STATED GOAL: Turn every line of the data below into a numbered list, skipping blank lines and leaving out the pictures.

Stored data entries
========================
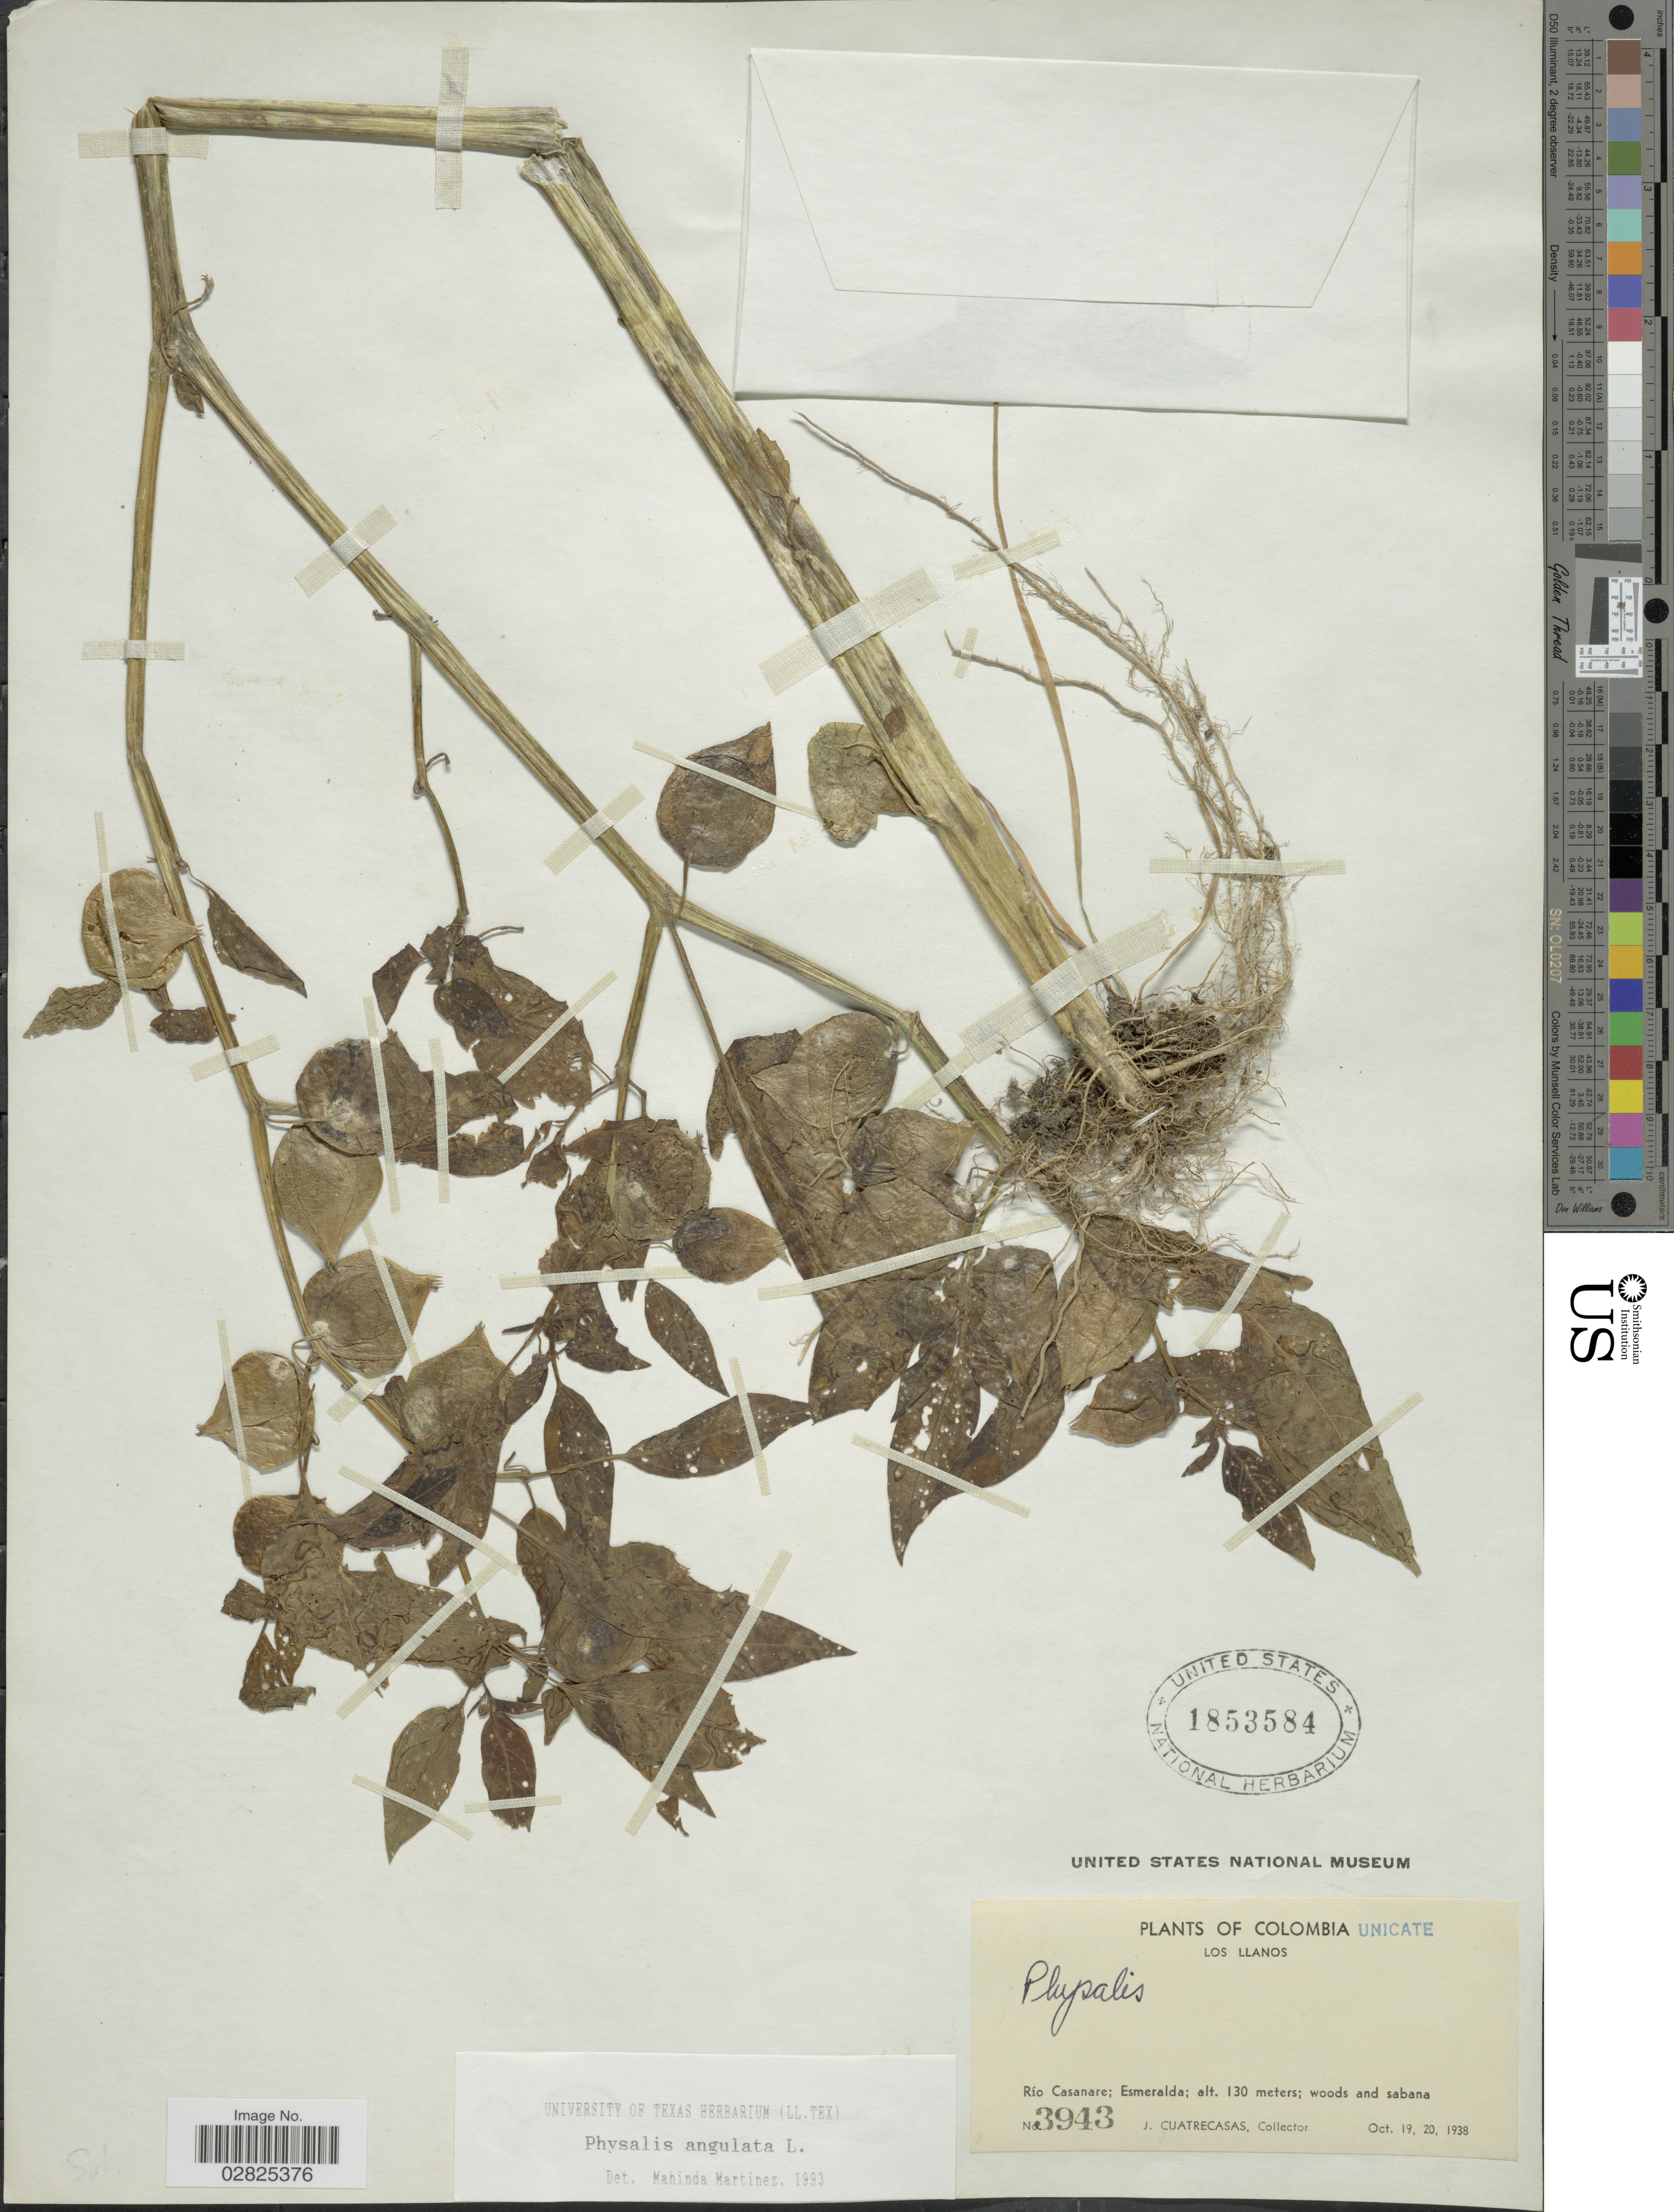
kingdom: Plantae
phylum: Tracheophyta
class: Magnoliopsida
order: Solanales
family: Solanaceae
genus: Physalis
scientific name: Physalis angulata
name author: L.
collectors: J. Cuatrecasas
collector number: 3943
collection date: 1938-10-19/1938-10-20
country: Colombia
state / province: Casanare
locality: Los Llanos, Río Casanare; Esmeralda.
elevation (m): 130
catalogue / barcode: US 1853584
========================
RESULT FOR THIS EXERCISE:
1. kingdom: Plantae
2. phylum: Tracheophyta
3. class: Magnoliopsida
4. order: Solanales
5. family: Solanaceae
6. genus: Physalis
7. scientific name: Physalis angulata
8. name author: L.
9. collectors: J. Cuatrecasas
10. collector number: 3943
11. collection date: 1938-10-19/1938-10-20
12. country: Colombia
13. state / province: Casanare
14. locality: Los Llanos, Río Casanare; Esmeralda.
15. elevation (m): 130
16. catalogue / barcode: US 1853584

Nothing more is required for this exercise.